[Passage for review]
But moving toward what? Experts are divided on the value of hydrogen fuel cells for electric vehicles. Tesla CEO Elon Musk has said hydrogen as a fuel is “the most dumb thing I could possibly imagine” while Anna Shpitsberg, deputy assistant secretary for energy transformation at the U.S. State Department called it a “game-changing technology”.
Certainly it’s obvious that more are looking at hydrogen’s potential.
In 2018, unit sales increased by roughly 5% compared to 2017, while total megawatts (MW) sold increased at a much faster pace of 22% compared to 2017.2 Sales are dominated by three regions – Asia consisting of Japan, Korea, and China; Europe with particular emphasis on Germany; and North America with California accounting for the majority of sales and activity to date.
Canada’s hydrogen and fuel cell sector continues to thrive based on export market demand. The sector is recognized for its expertise and leading technologies, with Canadian products and services contributing to “world’s first” initiatives in the global rail, marine, transit, and light duty vehicle (LDV) markets.
Market activity in Canada has significantly increased over the past two years with original equipment manufacturers (OEMs) spending to promote and deploy their fuel cell electric vehicles (FCEVs), new public hydrogen stations opening, Toyota’s plan to bring 50 FCEVs to Quebec, Ontario’s transit agency Metrolinx assessing the feasibility of hydrogen-powered trains for regional GO Transit service, Canada’s first power-to-gas project coming online in Ontario, Air Liquide’s announcement of its plans to produce hydrogen from renewable power at its Becancour, Quebec, facility, and Alberta’s heavy Class 8 hydrogen hybrid truck project.

[Tasks to complete]
a – Answer these questions from the passage on hydrogen fuel cells:
(i) What did Anna Shpitsberg call hydrogen?
(ii) By what percentage did total megawatts sold increase in 2018 compared to 2017?
(iii) At which Quebec facility does Air Liquide plan to produce hydrogen from renewable power?
b – Carry on the passage on hydrogen fuel cells, starting after its final sentence.

[Supplied entries]

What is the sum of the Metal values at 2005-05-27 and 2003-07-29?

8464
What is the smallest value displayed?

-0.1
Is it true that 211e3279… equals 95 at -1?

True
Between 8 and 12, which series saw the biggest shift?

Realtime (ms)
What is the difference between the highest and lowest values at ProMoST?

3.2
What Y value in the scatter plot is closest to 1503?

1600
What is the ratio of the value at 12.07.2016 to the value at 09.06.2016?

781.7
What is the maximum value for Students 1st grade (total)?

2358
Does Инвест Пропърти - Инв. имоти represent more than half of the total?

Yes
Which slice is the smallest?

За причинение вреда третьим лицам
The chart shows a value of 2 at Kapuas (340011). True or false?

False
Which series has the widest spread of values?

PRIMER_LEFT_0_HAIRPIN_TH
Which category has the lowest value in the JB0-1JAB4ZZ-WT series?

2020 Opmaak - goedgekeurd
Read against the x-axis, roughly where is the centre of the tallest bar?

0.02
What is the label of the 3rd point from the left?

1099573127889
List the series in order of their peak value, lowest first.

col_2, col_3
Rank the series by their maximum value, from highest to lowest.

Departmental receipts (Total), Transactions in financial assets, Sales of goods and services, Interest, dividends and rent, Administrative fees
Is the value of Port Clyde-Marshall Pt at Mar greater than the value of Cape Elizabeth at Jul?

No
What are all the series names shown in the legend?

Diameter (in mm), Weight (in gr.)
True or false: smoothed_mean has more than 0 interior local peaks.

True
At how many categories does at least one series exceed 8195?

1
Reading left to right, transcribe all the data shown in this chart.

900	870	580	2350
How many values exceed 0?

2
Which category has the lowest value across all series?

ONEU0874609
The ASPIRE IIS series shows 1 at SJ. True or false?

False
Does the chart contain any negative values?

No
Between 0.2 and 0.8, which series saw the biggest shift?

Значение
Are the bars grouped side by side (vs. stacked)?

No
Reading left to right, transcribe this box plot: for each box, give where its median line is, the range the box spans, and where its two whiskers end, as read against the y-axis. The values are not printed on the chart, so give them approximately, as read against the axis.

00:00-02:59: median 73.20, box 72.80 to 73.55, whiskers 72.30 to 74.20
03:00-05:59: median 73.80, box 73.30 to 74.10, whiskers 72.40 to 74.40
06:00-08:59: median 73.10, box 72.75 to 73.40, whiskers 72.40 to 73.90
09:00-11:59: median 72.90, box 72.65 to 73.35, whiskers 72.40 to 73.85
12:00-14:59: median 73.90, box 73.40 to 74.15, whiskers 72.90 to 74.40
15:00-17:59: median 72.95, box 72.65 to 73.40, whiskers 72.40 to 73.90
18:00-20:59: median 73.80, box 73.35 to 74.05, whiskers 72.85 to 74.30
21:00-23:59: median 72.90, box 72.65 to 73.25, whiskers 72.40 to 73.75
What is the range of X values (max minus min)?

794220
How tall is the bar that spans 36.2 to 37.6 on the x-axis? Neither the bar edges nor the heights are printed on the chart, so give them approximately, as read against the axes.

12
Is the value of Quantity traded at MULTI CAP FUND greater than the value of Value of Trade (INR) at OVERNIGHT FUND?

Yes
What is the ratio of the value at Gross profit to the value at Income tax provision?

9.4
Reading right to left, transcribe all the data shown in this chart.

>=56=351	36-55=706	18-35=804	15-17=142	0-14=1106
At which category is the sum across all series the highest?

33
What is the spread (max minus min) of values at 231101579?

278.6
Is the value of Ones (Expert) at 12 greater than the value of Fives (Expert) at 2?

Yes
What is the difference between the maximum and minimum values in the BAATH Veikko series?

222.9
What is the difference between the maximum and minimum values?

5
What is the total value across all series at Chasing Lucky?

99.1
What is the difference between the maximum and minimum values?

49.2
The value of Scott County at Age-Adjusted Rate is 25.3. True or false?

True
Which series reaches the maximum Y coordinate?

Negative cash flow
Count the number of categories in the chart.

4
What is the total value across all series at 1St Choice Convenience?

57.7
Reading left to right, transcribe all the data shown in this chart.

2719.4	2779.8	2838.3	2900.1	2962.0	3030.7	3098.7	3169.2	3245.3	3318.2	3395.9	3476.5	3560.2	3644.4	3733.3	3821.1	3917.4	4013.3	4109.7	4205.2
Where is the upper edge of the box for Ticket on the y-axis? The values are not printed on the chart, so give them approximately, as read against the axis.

[Response list]
a –
(i) A "game-changing technology"
(ii) 22%
(iii) Its Becancour, Quebec, facility

b –
The federal policy environment now centres on greenhouse gas (GHG) emission reductions, technology innovation, and clean growth as the supports for a low carbon future. All three areas are relevant to greater hydrogen and fuel cell use across the economy. Six specific actions identified in the Pan-Canadian Framework can support greater hydrogen use in transportation and stationary applications. Natural Resources Canada’s (NRCan’s) Electric Vehicle and Alternative Fuel Infrastructure Deployment Initiative (EVAFIDI) is also helping to remove barriers to the availability of hydrogen fueling stations for public use. In addition, Budget 2019 included $130 million in funding over five years for zero-emission vehicle-related infrastructure.
The Clean Fuel Standard will provide an important assist once it is implemented in the 2022-2023 timeframe as it will require increasingly lower levels of carbon in liquid, gaseous, and solid fuels for transportation, industry, and buildings.
ZEV mandates, in place in Quebec and announced in British Columbia, could be a driver of change for OEMs with hydrogen FCEVs in their product lineup. New investments in publicly-accessible fueling stations are being supported by the federal government as well as British Columbia and Quebec.
Certainly Eastern Canada is welcoming the introduction of the Cape Breton facility which will produce, store and export green hydrogen for markets in Canada, the American northeast and in the North Sea. The product will be shipped from a nearby port at Point Tupper, which can handle the largest tankers in the world, and the regional also has the road and rail infrastructure to move good efficiently.
“The Strait is well-positioned to welcome this,” said Tyler Mattheis, president and CEO of the Cape Breton Partnership, a private sector-led not-for-profit organization focused on all of Cape Breton. “These big companies and their investments are really shining a light on the opportunities here.”